Problem set =>
1 > In the reply about BGP distribute lists, what type of ACL does the example use?
2 > Edit the reply about BGP distribute lists: reproduce the passage between "Traffic inbound from" and "a distribute list).", inclusive, changing "peered router" to "neighbor router".

Document section =>

↓

Hunt,

Simply put, a distribute list simply has an ACL associated with it (in
your example it's an extended ACL).  

Traffic inbound from the peered router (120.23.4.1) has extended ACL
applied to it.

You are probably familiar of defining ACL's and applying it on an
interface.  In this example you are simply applying it on the peer
(called a distribute list).


HTH,
Mark.

-----Original Message-----
From: Hunt Lee [mailto:[EMAIL PROTECTED]]
Sent: Monday, 24 June 2002 1:04 PM
To: [EMAIL PROTECTED]
Subject: Neighbor distribute-list command w/ Extended ACL [7:47272]


Hi all,

Can anyone please explain this to me?? I have read some examples
regarding
neighbor x.x.x.x distribute-list  in | out using extended Access-List
from CCO, Internet Routing Arch (by Halabi) & BGP 4 Command & Reference
(by
Parkhurst), yet I'm still very confused.

↑

[Collected data]
↓

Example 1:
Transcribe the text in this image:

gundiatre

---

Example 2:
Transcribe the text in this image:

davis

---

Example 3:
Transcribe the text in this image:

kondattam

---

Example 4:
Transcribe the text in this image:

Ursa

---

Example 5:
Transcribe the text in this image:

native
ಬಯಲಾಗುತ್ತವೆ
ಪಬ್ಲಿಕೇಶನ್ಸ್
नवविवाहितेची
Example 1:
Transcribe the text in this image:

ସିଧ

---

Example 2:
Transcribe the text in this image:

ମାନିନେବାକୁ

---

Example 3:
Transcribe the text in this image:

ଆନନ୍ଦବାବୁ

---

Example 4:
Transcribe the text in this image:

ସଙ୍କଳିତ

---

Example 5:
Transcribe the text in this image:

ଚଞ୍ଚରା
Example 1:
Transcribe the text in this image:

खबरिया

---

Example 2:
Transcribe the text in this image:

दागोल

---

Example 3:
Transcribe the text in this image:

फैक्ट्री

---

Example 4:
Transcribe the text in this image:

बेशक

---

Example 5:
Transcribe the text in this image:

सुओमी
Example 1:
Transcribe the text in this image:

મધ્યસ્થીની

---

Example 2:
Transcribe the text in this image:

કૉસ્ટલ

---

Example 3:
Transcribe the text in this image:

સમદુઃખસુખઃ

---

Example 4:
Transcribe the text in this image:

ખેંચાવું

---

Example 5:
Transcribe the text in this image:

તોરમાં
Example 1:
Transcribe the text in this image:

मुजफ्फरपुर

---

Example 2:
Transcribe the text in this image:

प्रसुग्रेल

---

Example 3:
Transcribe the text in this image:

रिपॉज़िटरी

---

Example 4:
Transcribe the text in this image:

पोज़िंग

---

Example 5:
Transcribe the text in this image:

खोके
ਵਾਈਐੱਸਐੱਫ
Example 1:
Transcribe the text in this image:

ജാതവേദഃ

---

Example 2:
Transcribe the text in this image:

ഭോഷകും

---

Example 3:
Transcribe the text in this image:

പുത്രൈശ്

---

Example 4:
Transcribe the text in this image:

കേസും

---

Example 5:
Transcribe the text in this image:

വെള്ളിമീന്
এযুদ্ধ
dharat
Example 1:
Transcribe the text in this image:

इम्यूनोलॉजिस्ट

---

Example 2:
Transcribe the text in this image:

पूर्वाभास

↑

List of answers =>
1 > An extended ACL.

2 >
Traffic inbound from the neighbor router (120.23.4.1) has extended ACL
applied to it.

You are probably familiar of defining ACL's and applying it on an
interface.  In this example you are simply applying it on the peer
(called a distribute list).